L'effondrement de la France en 1940 et son ralliement massif derrière Philippe Pétain révèlent le piège des figures providentielles. Comme le souligne l'historien Marc Ferro, le "Vainqueur de Verdun" n'était pas l'homme désintéressé que la foule en panique a cru aduler, mais un personnage complexe, habitué aux postures changeantes et aux rivalités de pouvoir.
- Le pessimisme face à l'audace (Le conflit avec Foch) : Dès la Grande Guerre, le tempérament profondément défensif et pessimiste de Pétain se heurte à la vision stratégique et offensive du Maréchal Foch. Foch voyait en lui un tacticien habile pour limiter les pertes, mais un chef incapable de l'élan nécessaire pour arracher une victoire de grande envergure.

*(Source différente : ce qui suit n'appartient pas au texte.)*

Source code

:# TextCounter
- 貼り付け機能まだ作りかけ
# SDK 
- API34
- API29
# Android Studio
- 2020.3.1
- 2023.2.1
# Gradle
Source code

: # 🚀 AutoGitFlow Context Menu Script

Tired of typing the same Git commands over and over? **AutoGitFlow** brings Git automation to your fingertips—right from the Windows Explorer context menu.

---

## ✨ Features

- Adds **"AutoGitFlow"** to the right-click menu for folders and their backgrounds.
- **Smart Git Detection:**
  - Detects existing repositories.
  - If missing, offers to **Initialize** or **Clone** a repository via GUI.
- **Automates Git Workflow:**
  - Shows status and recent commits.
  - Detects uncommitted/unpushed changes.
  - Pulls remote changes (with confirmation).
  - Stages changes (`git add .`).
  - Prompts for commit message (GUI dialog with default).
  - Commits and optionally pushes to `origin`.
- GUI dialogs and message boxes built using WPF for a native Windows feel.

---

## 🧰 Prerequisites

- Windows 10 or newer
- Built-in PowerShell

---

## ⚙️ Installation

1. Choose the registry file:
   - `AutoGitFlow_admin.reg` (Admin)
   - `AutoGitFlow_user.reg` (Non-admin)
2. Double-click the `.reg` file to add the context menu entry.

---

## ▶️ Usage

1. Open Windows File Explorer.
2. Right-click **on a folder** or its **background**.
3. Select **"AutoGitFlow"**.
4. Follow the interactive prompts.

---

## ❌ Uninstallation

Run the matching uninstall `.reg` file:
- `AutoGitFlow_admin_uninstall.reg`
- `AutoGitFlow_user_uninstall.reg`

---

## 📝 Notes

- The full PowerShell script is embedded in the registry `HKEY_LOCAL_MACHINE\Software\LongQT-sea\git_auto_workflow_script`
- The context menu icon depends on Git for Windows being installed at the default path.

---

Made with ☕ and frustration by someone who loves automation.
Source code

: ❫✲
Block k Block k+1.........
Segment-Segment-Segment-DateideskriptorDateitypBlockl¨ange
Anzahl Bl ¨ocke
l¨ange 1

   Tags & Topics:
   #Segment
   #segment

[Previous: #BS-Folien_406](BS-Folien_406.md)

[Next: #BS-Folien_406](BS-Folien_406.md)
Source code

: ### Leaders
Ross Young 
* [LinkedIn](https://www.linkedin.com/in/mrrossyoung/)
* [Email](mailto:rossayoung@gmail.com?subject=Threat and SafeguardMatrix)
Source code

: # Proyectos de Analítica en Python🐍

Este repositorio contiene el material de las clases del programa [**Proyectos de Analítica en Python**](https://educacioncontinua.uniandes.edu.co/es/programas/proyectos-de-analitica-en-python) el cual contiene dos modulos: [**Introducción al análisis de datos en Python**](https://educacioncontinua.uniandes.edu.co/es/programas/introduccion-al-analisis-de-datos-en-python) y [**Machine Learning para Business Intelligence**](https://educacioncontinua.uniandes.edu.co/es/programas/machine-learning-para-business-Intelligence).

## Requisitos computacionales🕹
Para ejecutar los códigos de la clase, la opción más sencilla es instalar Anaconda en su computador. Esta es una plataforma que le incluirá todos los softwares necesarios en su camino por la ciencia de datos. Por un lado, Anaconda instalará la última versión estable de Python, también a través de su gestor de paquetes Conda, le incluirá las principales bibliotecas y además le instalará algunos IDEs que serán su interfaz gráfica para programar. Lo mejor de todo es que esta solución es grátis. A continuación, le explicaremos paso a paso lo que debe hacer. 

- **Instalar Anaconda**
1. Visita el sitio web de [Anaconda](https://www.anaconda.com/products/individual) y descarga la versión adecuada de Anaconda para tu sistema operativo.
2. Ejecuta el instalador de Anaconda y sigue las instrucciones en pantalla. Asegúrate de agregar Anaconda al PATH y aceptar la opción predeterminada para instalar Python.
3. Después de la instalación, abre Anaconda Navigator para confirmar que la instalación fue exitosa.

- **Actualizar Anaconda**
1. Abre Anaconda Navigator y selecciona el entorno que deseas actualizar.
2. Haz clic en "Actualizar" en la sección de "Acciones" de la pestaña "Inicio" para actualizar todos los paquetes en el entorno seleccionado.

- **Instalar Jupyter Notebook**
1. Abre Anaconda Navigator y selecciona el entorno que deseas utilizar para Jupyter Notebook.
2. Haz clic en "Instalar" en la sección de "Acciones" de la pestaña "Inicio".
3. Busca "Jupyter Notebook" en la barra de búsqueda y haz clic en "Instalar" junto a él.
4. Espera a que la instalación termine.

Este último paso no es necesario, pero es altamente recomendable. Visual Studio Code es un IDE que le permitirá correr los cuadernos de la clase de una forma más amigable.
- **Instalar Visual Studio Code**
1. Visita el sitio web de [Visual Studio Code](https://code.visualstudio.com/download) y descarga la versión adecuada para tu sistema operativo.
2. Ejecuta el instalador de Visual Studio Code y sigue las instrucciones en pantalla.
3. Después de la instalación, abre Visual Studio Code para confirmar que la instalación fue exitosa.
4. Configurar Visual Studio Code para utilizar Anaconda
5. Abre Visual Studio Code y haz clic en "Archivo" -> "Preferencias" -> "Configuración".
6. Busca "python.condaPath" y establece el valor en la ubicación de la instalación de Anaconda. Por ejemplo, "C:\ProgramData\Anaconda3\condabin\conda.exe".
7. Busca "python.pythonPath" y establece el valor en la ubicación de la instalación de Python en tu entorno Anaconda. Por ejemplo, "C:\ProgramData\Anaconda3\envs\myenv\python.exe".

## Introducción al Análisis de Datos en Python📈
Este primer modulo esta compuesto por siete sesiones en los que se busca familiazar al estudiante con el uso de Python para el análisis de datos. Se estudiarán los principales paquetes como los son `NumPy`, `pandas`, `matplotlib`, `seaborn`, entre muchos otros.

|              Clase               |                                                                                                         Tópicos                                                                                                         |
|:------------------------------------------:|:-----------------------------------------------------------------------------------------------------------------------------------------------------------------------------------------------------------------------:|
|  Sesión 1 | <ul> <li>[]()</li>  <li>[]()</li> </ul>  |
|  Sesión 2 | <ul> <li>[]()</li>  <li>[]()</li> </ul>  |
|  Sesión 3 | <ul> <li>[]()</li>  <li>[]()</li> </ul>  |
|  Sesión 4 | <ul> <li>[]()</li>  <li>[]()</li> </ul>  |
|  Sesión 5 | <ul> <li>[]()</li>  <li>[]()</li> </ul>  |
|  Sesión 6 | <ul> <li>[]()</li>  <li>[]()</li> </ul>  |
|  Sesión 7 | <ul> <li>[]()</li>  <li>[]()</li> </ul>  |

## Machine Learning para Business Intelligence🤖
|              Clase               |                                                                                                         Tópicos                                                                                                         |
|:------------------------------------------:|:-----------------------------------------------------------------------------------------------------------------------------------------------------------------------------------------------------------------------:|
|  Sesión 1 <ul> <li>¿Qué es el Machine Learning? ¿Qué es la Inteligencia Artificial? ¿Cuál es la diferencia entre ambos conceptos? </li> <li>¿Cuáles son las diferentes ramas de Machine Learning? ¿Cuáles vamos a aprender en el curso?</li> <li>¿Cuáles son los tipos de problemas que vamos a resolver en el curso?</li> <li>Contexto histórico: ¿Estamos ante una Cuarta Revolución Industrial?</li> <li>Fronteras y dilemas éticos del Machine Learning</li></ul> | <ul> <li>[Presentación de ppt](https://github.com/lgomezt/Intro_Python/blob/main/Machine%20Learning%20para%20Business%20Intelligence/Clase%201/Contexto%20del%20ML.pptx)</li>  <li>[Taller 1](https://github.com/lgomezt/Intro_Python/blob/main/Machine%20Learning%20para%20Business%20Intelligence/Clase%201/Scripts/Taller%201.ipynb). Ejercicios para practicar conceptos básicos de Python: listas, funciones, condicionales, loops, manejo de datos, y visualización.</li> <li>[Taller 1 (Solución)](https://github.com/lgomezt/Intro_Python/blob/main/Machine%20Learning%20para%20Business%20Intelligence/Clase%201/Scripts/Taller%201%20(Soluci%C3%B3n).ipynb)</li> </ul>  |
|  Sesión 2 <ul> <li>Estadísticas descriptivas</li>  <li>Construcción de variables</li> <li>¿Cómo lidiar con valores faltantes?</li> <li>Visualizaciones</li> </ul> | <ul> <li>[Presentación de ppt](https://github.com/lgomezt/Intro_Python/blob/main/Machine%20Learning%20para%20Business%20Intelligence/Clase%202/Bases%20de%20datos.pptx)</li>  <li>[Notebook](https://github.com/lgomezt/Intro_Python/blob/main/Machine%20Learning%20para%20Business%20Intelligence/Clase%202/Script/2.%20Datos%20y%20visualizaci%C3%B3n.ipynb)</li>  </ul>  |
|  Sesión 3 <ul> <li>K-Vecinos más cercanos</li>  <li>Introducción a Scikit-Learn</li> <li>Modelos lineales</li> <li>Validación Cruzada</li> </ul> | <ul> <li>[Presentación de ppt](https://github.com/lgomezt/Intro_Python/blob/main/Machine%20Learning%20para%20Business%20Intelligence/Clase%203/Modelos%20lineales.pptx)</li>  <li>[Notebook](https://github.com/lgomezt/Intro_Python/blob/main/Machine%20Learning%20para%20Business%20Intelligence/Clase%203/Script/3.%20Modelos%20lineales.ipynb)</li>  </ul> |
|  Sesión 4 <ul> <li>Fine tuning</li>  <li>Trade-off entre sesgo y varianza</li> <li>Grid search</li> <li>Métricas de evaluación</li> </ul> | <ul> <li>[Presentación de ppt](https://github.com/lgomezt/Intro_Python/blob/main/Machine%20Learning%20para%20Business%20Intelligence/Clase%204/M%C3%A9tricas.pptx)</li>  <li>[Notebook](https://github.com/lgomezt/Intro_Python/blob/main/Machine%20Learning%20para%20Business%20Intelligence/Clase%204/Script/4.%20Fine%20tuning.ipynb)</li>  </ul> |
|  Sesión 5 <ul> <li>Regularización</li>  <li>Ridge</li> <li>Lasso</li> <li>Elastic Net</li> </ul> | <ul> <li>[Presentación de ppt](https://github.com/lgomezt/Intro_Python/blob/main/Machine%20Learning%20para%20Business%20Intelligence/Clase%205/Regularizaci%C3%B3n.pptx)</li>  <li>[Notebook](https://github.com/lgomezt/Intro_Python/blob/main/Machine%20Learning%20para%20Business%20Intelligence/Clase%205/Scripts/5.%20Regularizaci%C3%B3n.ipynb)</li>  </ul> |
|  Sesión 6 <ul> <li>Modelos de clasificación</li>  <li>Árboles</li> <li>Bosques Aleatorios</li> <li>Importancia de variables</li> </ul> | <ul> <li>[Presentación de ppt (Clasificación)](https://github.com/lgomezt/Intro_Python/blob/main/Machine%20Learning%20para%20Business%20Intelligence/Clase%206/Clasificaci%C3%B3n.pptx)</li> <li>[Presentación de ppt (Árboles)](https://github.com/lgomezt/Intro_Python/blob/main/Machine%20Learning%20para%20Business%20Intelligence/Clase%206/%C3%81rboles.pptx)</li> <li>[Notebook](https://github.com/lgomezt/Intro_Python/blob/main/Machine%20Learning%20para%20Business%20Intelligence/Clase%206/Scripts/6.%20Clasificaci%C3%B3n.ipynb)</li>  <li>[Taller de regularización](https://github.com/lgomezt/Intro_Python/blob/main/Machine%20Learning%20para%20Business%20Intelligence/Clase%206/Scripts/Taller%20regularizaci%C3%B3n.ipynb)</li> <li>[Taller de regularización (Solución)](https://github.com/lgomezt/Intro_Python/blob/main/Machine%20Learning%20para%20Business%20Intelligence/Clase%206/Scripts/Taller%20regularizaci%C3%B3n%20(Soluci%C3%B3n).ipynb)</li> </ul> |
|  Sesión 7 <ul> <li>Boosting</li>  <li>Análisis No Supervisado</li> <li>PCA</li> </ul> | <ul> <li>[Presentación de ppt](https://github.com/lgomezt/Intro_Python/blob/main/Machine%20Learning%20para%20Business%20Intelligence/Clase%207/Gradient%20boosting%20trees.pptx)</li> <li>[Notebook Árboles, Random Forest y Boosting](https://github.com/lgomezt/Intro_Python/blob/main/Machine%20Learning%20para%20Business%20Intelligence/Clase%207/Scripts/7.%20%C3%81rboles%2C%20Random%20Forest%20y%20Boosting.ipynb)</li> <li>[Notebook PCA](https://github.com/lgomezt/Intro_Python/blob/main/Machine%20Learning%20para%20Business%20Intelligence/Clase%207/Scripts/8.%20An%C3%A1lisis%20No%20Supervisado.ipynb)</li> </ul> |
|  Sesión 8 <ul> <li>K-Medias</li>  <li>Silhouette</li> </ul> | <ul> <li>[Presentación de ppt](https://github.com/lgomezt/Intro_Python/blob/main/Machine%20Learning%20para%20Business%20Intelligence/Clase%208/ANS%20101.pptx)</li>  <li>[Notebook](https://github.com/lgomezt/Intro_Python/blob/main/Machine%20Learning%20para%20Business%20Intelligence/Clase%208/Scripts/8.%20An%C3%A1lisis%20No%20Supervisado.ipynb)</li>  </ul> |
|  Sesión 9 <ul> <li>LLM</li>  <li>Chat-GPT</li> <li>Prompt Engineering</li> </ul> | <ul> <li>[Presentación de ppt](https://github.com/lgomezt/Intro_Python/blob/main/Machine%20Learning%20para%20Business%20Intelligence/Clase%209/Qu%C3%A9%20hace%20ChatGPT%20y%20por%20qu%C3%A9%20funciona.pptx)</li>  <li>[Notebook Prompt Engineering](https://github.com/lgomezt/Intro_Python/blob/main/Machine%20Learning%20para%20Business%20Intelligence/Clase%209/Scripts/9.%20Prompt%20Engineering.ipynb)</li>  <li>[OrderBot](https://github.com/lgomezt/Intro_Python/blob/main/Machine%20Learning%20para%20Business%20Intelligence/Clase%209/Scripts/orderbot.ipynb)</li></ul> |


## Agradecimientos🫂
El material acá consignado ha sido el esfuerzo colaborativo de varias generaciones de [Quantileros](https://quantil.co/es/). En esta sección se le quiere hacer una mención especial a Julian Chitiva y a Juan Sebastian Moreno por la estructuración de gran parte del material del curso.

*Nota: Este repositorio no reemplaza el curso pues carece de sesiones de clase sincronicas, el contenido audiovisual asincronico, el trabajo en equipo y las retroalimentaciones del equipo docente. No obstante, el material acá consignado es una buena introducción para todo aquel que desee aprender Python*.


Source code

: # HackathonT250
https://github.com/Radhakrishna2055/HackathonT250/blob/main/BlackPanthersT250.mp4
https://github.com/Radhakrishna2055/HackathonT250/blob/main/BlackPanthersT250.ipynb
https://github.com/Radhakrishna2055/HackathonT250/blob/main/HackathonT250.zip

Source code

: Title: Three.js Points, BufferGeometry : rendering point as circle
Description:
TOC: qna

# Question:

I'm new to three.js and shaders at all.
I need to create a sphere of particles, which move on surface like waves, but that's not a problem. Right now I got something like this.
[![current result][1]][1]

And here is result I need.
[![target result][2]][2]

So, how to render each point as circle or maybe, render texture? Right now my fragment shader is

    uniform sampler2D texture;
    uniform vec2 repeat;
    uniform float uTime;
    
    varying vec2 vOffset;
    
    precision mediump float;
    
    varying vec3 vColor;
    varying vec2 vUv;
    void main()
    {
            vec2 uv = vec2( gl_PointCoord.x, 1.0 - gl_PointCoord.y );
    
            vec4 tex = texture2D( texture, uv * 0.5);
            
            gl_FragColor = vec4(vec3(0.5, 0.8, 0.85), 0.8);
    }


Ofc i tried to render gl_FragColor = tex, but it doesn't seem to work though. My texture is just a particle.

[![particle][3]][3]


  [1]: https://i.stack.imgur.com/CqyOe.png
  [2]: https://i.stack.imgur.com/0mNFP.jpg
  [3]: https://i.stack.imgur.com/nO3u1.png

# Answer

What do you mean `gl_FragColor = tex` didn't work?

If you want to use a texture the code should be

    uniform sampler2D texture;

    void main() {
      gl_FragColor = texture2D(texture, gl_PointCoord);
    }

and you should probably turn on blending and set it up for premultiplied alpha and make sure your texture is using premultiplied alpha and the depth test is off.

- Le diagnostic du Tigre (La relation avec Clemenceau) : En 1917, Georges Clemenceau s'appuie sur Pétain pour éteindre les mutineries et reconstruire le moral des troupes. Mais le "Tigre" déchire vite le mythe : il s'agace en privé du défaitisme chronique de Pétain, confiant qu'il faut constamment le bousculer pour lui éviter de capituler psychologiquement face à la difficulté.
- La tragédie de 1940 : Lors de la débâcle, la France commet l'erreur tragique de confondre le symbole militaire protecteur avec l'homme politique. Pétain utilise son immense prestige comme un bouclier pour liquider la République, imposer la Collaboration et acter le repli identitaire.
Leçon pour aujourd'hui : Ce détour historique nous rappelle qu'une société en crise de repères a tendance à s'aveugler. Elle préfère s'en remettre aux illusions d'une autorité passée plutôt que d'affronter la complexité des mutations de son époque.